Initial Operation Oceansalt activity was detected on May 31 in South Korea, but by August 14 the campaign had expanded to also affect organizations from multiple industries in the U.S. and Canada.
“These attacks might be a precursor to a much larger attack that could be devastating given the control the attackers have over their infected victims,” the McAfee researchers said. “The impact of these operations could be huge: Oceansalt gives the attackers full control of any system they manage to compromise and the network it is connected to.”
Oceansalt is deployed using malicious macros embedded in Microsoft Excel documents. The implant is small in size, at only 76KB, but offers a variety of commands that allow attackers to collect data from infected systems. It serves as a first-stage implant, opening a reverse shell through which hackers can deploy and execute additional malicious tools.
Oceansalt shares around 21 percdent of its code with a 2010 sample of Comment Crew’s Seasalt.
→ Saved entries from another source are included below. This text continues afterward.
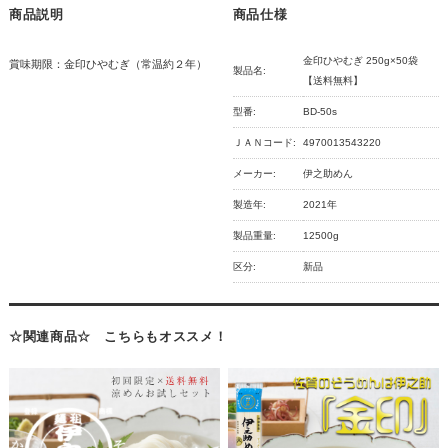
商品説明
商品仕様
金印ひやむぎ 250g×50袋
賞味期限：金印ひやむぎ（常温約２年）
製品名:
【送料無料】
型番:
BD-50s
ＪＡＮコード:
4970013543220
メーカー:
伊之助めん
製造年:
2021年
製品重量:
12500g
区分:
新品
☆関連商品☆ こちらもオススメ！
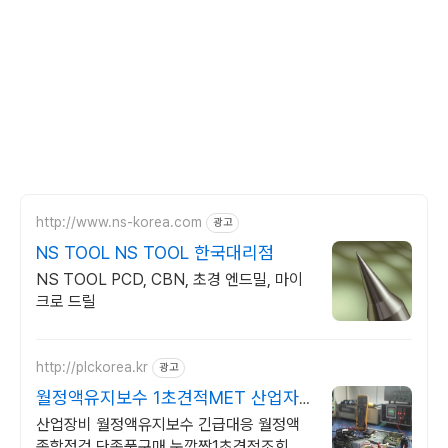
http://www.ns-korea.com
광고
NS TOOL NS TOOL 한국대리점
NS TOOL PCD, CBN, 초경 엔드밀, 마이
크로 드릴
http://plckorea.kr
광고
월정액유지보수 1초견적MET 산업자
동화 장비판매수리보수
산업장비 월정액유지보수 긴급대응 월정액
종합점검 단종품구매 눈깜짝1초견적조회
The code overlap is not in a common library that could be easily reused, which suggests its authors had access to the original Seasalt source code.
“It is likely that reactions to this research will focus on debating the identity of the threat actor,” McAfee researchers Raj Samani and Ryan Sherstobitoff said in a blog post. “Although this question is of great interest, answering it will require more than the technical evidence that private industry can provide. These limitations are frustrating. However, we can focus on the indicators of compromise presented in this report to detect, correct, and protect our systems, regardless of the source of these attacks.”